Un accès complet sans passer par l'hyperviseur

Concernant les hyperviseurs, les vulnérabilités les plus recherchées par les attaquants sont celles qui leur permettent de s'échapper des machines virtuelles vers les systèmes hôtes. De telles failles portent atteinte à la couche de segmentation fondamentale entre les systèmes d'exploitation invités et l'hôte, censée fournir des garanties de sécurité dans un environnement virtualisé. Dans les cibles du concours annuel de piratage Pwn2Own, VMware ESXi et VMware Workstation sont en bonne place et il verse jusqu'à 150 000 dollars aux hackers qui parviennent à s’échapper d'une machine virtuelle. L’entreprise Zeroditum, qui rachète des vulnérabilités aux hackers paie même jusqu'à 200 000 dollars pour un tel exploit.

Même si la faille CVE-2020-3956 n’affecte pas l'hyperviseur lui-même, l’impact final est le même. Elle permet aux pirates informatiques d’accéder à la base de données du système où ils peuvent remplacer les identifiants de connexion pour tout client existant, ou pour l'utilisateur ayant le plus de privilèges sur le système, ce qui leur ouvre l’accès à toutes les machines virtuelles et à l'ensemble de l'environnement cloud.

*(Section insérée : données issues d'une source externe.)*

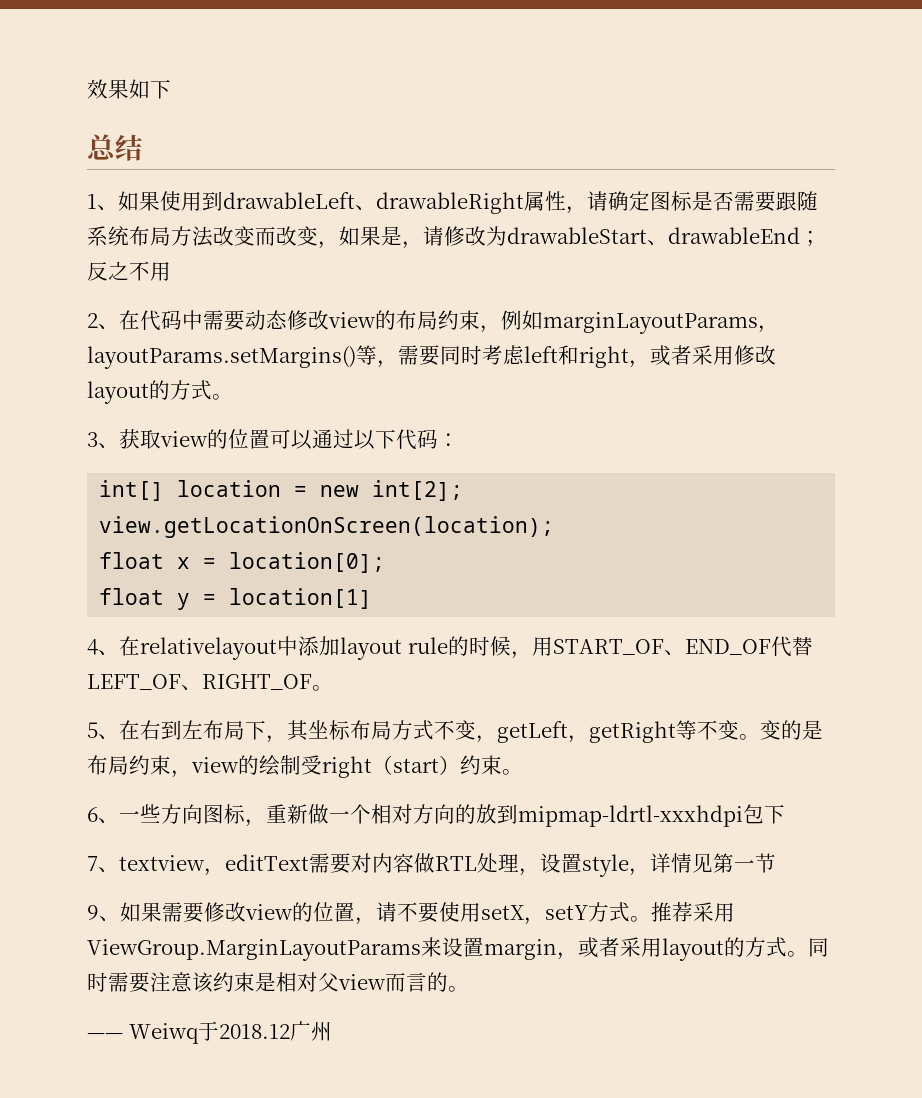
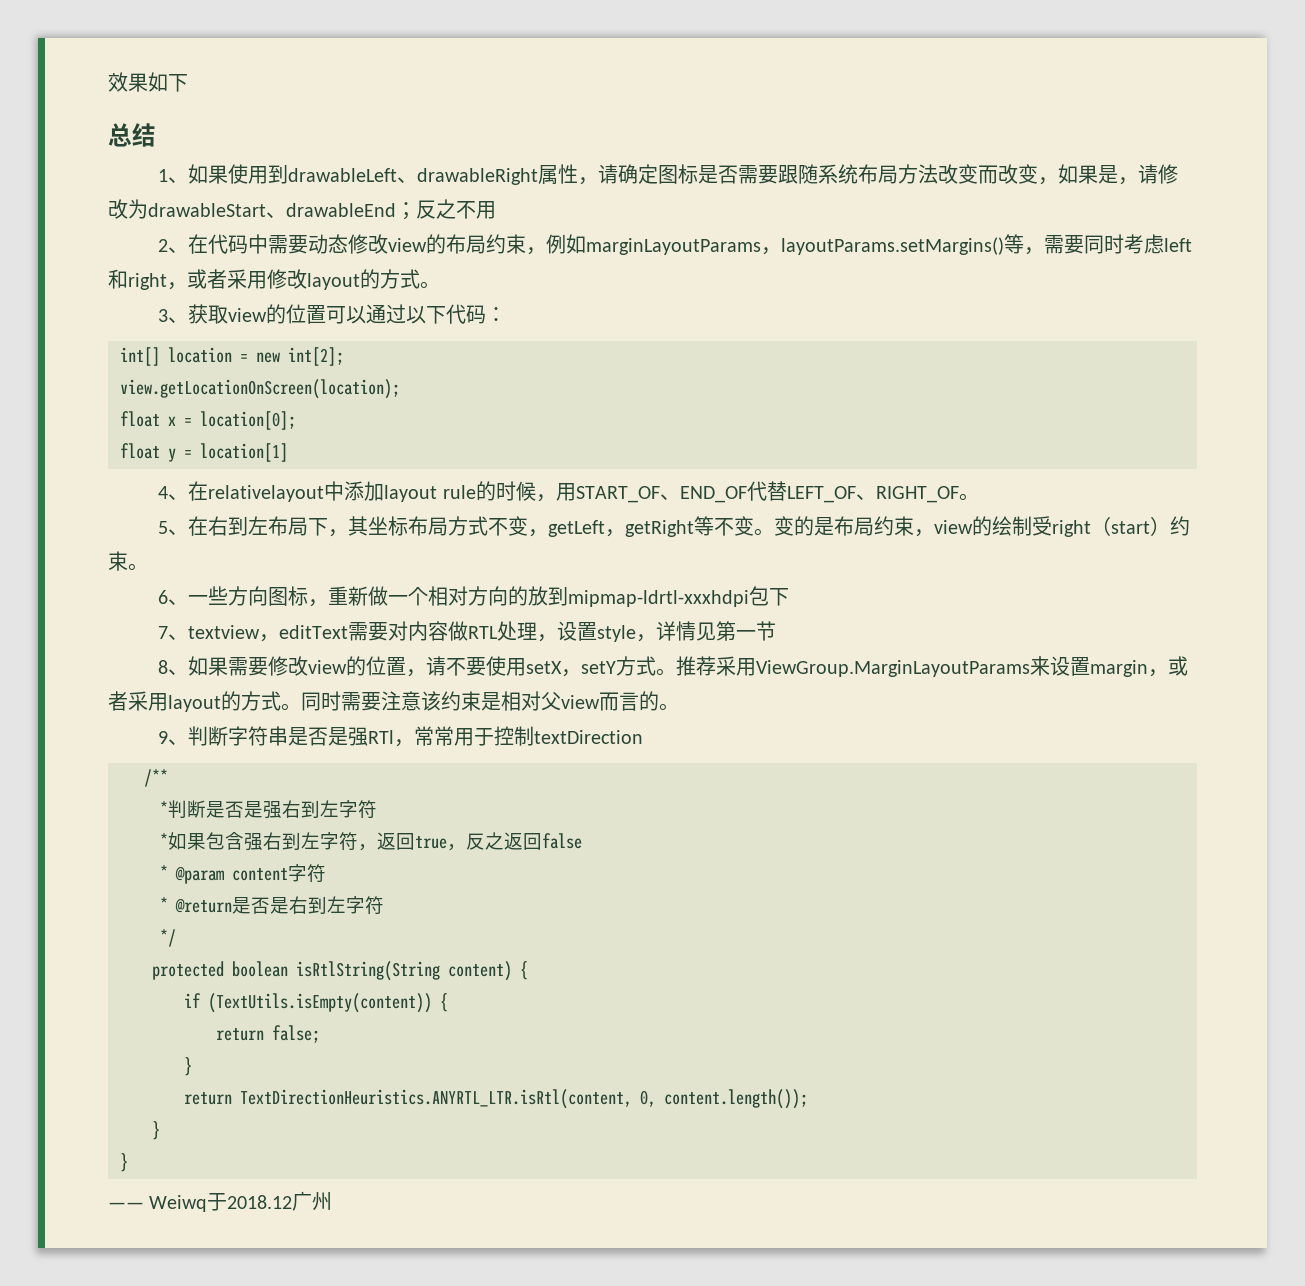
[87,905,99,920] 9 -> [158,660,169,674] 8
(469, 989) none -> [158,726,644,747] [144,769,168,787] [160,800,377,819] [160,832,582,851] [160,864,326,884] [160,896,384,915] [160,929,176,947] [152,961,528,981] [184,993,448,1013] [216,1025,320,1043] [184,1057,192,1076] [184,1089,808,1109] [152,1121,160,1140] [120,1153,128,1172] // 9、判断字符串是否是强RTl，常常用于控制textDirection // /** // *判断是否是强右到左字符 // *如果包含强右到左字符，返回true，反之返回false // * @param content字符 // * @return是否是右到左字符 // */ // protected boolean isRtlString(String content) { // if (TextUtils.isEmpty(content)) { // return false; // } // return TextDirectionHeuristics.ANYRTL_LTR.isRtl(content, 0, content.length()); // } // }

Lors d'une attaque plus furtive, les pirates pourraient utiliser l'accès fourni par la vulnérabilité pour ajouter un compte d’administrateur détourné. « Ce genre d’usurpation pourrait passer inaperçu pendant longtemps si la victime ne dispose pas d'une surveillance adéquate », a expliqué Tomas Zatko, CEO de Citadelo.

Accès authentifié au cloud dans le monde réel

C’est parce que les attaquants ont techniquement besoin d'un accès authentifié à VMware Cloud Director pour l'exploiter que cette faille n'a pas été jugée critique. Cependant, selon Tomas Zatko, cette authentification n'est pas difficile à obtenir en pratique puisque la plupart des fournisseurs de cloud offrent des comptes d'essai aux clients potentiels, ce qui implique un accès à l'interface de Cloud Director. Dans la plupart des cas, ces comptes ne sont pas non plus soumis à une véritable vérification d'identité, de sorte que les attaquants peuvent y accéder facilement sans fournir leur véritable identité. Cette faille met en évidence un problème plus large, qui est celui de l'évaluation des risques basée uniquement sur les scores de vulnérabilité : les scores de gravité ne reflètent pas ou ne prennent pas toujours en compte la situation réelle des systèmes vulnérables. Certains choix de configuration ou de déploiement peuvent rendre une vulnérabilité beaucoup plus facile ou plus difficile à exploiter, ce que ne prend pas en compte l'avis ou le score CVSS.

M. Zatko s'inquiète du fait que, sur la base de l’avis, les utilisateurs de VMware Cloud Director n'ont pas pris le problème trop au sérieux. Plus de deux semaines après la disponibilité des correctifs, lors du test d’une autre entreprise du Fortune 500 utilisant le produit, Citadelo a constaté que celui-ci était toujours vulnérable. VMware conseille aux utilisateurs de passer aux versions 10.0.0.2, 9.7.0.5, 9.5.0.6 ou 9.1.0.4 du produit. La version 10.1.0 n'est pas concernée. Le fournisseur a également publié des solutions de contournement manuelles utilisables pour les déploiements qui ne peuvent pas être mis à jour immédiatement.